### [Request]
Can you copy out the data exactly? Leave the images out.

[Records excerpted from a collection]
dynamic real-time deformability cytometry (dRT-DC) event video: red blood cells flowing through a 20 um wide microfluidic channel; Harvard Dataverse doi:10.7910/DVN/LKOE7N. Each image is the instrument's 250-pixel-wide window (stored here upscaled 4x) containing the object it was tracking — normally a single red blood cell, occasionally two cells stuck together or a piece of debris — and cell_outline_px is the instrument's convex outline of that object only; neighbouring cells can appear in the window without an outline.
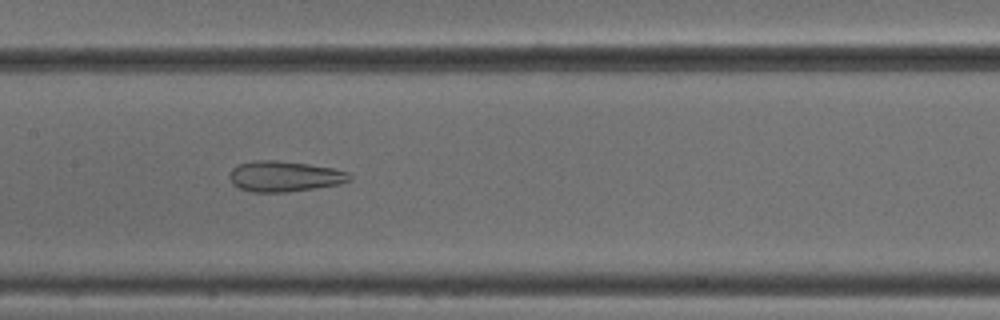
{"species": "common noctule bat (a hibernating species)", "species_latin": "Nyctalus noctula", "temperature_condition": "cold", "stored_images_in_passage": 48, "camera_frame_rate_fps": 3000, "um_per_image_px": 0.085, "animal": {"sex": "male", "body_mass_g": 18.8}, "frame": {"image": 1, "passage_image": 25, "time_ms": 8.0, "image_size_px": [1000, 320], "cell_outline_px": [[352, 180], [340, 184], [316, 188], [284, 192], [252, 192], [240, 188], [232, 184], [228, 176], [232, 168], [240, 164], [256, 160], [276, 160], [308, 164], [332, 168], [348, 172], [352, 176]], "centroid_in_image_um": [24.18, 14.99], "position_along_channel_um": 183.2, "area_um2": 21.44}}
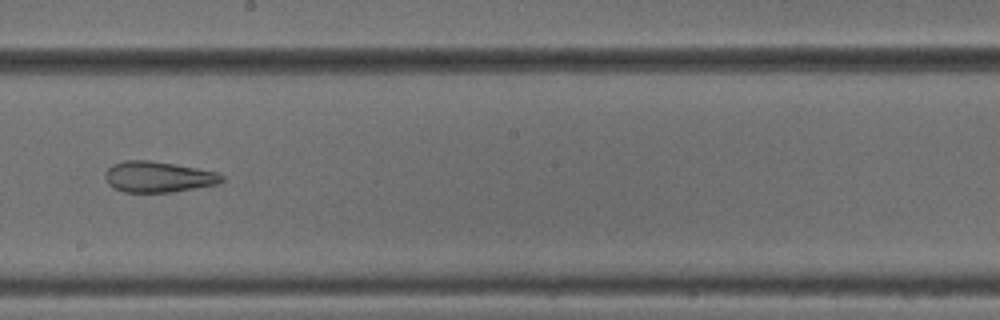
{"frame": {"image": 2, "passage_image": 29, "time_ms": 9.333, "image_size_px": [1000, 320], "cell_outline_px": [[224, 180], [216, 184], [172, 192], [124, 192], [108, 184], [104, 176], [108, 168], [112, 164], [124, 160], [148, 160], [196, 168], [216, 172], [224, 176]], "centroid_in_image_um": [13.42, 15.03], "position_along_channel_um": 234.8, "area_um2": 20.75}}
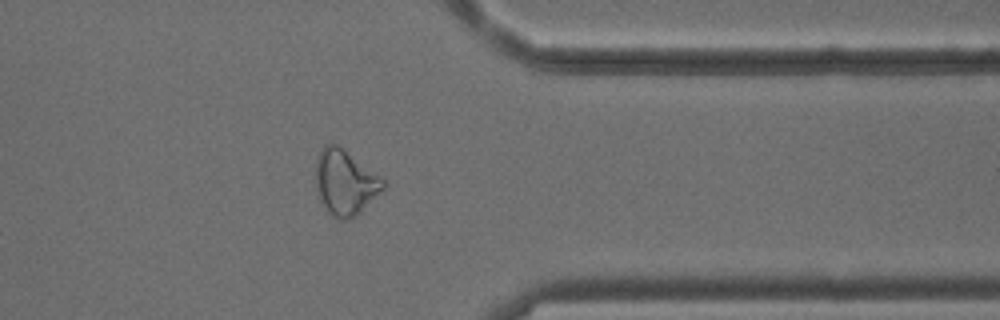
{"frame": {"image": 3, "passage_image": 41, "time_ms": 13.333, "image_size_px": [1000, 320], "cell_outline_px": [[384, 188], [356, 216], [348, 220], [340, 220], [332, 216], [328, 212], [320, 200], [316, 188], [316, 164], [320, 152], [324, 144], [336, 144], [384, 176]], "centroid_in_image_um": [29.36, 15.51], "position_along_channel_um": 382.0, "area_um2": 25.66}}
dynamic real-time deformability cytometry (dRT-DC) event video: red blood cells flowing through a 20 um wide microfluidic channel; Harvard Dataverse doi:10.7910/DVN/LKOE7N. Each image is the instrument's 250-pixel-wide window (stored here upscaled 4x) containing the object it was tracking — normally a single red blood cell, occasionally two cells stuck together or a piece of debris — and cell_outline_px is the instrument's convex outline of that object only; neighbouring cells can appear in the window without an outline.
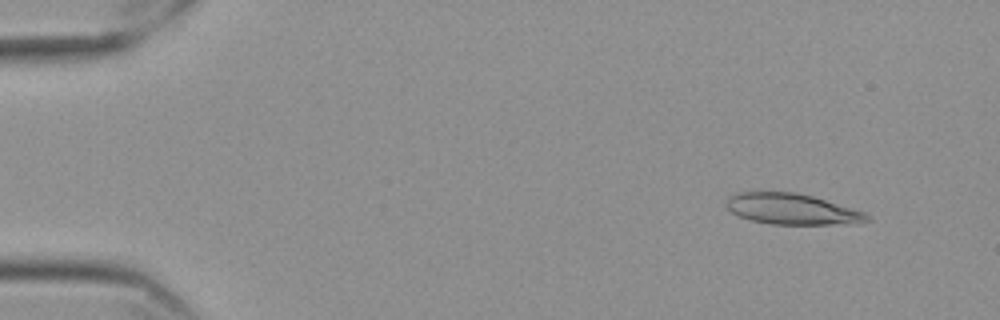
{"species": "Egyptian fruit bat (a non-hibernating species)", "species_latin": "Rousettus aegyptiacus", "temperature_condition": "cold", "stored_images_in_passage": 57, "camera_frame_rate_fps": 3000, "um_per_image_px": 0.085, "frame": {"image": 1, "passage_image": 5, "time_ms": 1.333, "image_size_px": [1000, 320], "cell_outline_px": [[872, 220], [828, 224], [772, 224], [752, 220], [740, 216], [732, 212], [724, 204], [728, 196], [736, 192], [796, 192], [812, 196], [864, 212], [872, 216]], "centroid_in_image_um": [67.25, 17.75], "position_along_channel_um": 17.8, "area_um2": 24.91}}
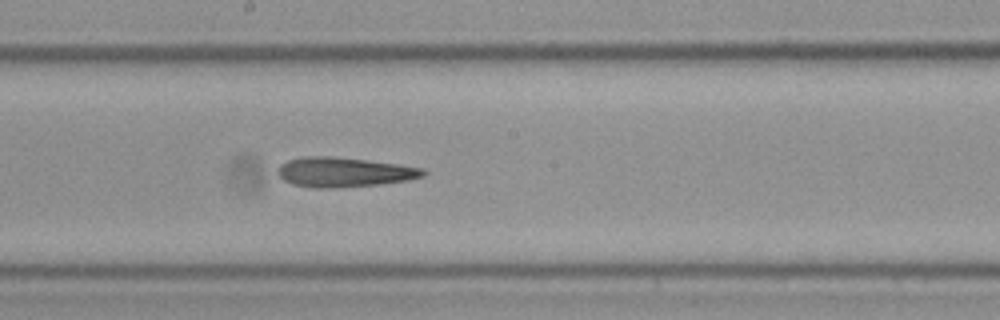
{"frame": {"image": 2, "passage_image": 31, "time_ms": 10.0, "image_size_px": [1000, 320], "cell_outline_px": [[428, 172], [424, 176], [408, 180], [380, 184], [340, 188], [312, 188], [292, 184], [284, 180], [276, 172], [276, 168], [280, 164], [288, 160], [300, 156], [336, 156], [396, 164], [424, 168]], "centroid_in_image_um": [29.21, 14.63], "position_along_channel_um": 219.0, "area_um2": 25.49}}
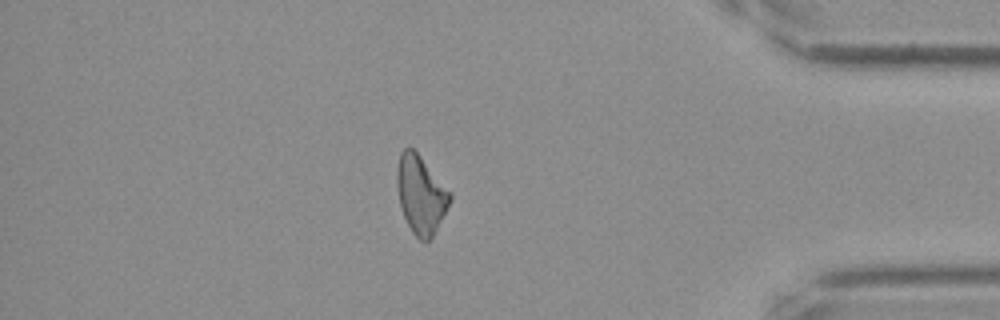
{"frame": {"image": 3, "passage_image": 49, "time_ms": 16.0, "image_size_px": [1000, 320], "cell_outline_px": [[452, 200], [432, 236], [428, 240], [420, 240], [412, 232], [404, 216], [400, 204], [396, 184], [396, 168], [400, 152], [404, 148], [412, 148], [420, 156], [452, 192]], "centroid_in_image_um": [35.77, 16.51], "position_along_channel_um": 399.4, "area_um2": 23.99}}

### [Task output]
dynamic real-time deformability cytometry (dRT-DC) event video: red blood cells flowing through a 20 um wide microfluidic channel; Harvard Dataverse doi:10.7910/DVN/LKOE7N. Each image is the instrument's 250-pixel-wide window (stored here upscaled 4x) containing the object it was tracking — normally a single red blood cell, occasionally two cells stuck together or a piece of debris — and cell_outline_px is the instrument's convex outline of that object only; neighbouring cells can appear in the window without an outline.
{"species": "common noctule bat (a hibernating species)", "species_latin": "Nyctalus noctula", "temperature_condition": "cold", "stored_images_in_passage": 48, "camera_frame_rate_fps": 3000, "um_per_image_px": 0.085, "animal": {"sex": "male", "body_mass_g": 18.8}, "frame": {"image": 1, "passage_image": 25, "time_ms": 8.0, "image_size_px": [1000, 320], "cell_outline_px": [[352, 180], [340, 184], [316, 188], [284, 192], [252, 192], [240, 188], [232, 184], [228, 176], [232, 168], [240, 164], [256, 160], [276, 160], [308, 164], [332, 168], [348, 172], [352, 176]], "centroid_in_image_um": [24.18, 14.99], "position_along_channel_um": 183.2, "area_um2": 21.44}}
{"frame": {"image": 2, "passage_image": 29, "time_ms": 9.333, "image_size_px": [1000, 320], "cell_outline_px": [[224, 180], [216, 184], [172, 192], [124, 192], [108, 184], [104, 176], [108, 168], [112, 164], [124, 160], [148, 160], [196, 168], [216, 172], [224, 176]], "centroid_in_image_um": [13.42, 15.03], "position_along_channel_um": 234.8, "area_um2": 20.75}}
{"frame": {"image": 3, "passage_image": 41, "time_ms": 13.333, "image_size_px": [1000, 320], "cell_outline_px": [[384, 188], [356, 216], [348, 220], [340, 220], [332, 216], [328, 212], [320, 200], [316, 188], [316, 164], [320, 152], [324, 144], [336, 144], [384, 176]], "centroid_in_image_um": [29.36, 15.51], "position_along_channel_um": 382.0, "area_um2": 25.66}}
dynamic real-time deformability cytometry (dRT-DC) event video: red blood cells flowing through a 20 um wide microfluidic channel; Harvard Dataverse doi:10.7910/DVN/LKOE7N. Each image is the instrument's 250-pixel-wide window (stored here upscaled 4x) containing the object it was tracking — normally a single red blood cell, occasionally two cells stuck together or a piece of debris — and cell_outline_px is the instrument's convex outline of that object only; neighbouring cells can appear in the window without an outline.
{"species": "Egyptian fruit bat (a non-hibernating species)", "species_latin": "Rousettus aegyptiacus", "temperature_condition": "cold", "stored_images_in_passage": 57, "camera_frame_rate_fps": 3000, "um_per_image_px": 0.085, "frame": {"image": 1, "passage_image": 5, "time_ms": 1.333, "image_size_px": [1000, 320], "cell_outline_px": [[872, 220], [828, 224], [772, 224], [752, 220], [740, 216], [732, 212], [724, 204], [728, 196], [736, 192], [796, 192], [812, 196], [864, 212], [872, 216]], "centroid_in_image_um": [67.25, 17.75], "position_along_channel_um": 17.8, "area_um2": 24.91}}
{"frame": {"image": 2, "passage_image": 31, "time_ms": 10.0, "image_size_px": [1000, 320], "cell_outline_px": [[428, 172], [424, 176], [408, 180], [380, 184], [340, 188], [312, 188], [292, 184], [284, 180], [276, 172], [276, 168], [280, 164], [288, 160], [300, 156], [336, 156], [396, 164], [424, 168]], "centroid_in_image_um": [29.21, 14.63], "position_along_channel_um": 219.0, "area_um2": 25.49}}
{"frame": {"image": 3, "passage_image": 49, "time_ms": 16.0, "image_size_px": [1000, 320], "cell_outline_px": [[452, 200], [432, 236], [428, 240], [420, 240], [412, 232], [404, 216], [400, 204], [396, 184], [396, 168], [400, 152], [404, 148], [412, 148], [420, 156], [452, 192]], "centroid_in_image_um": [35.77, 16.51], "position_along_channel_um": 399.4, "area_um2": 23.99}}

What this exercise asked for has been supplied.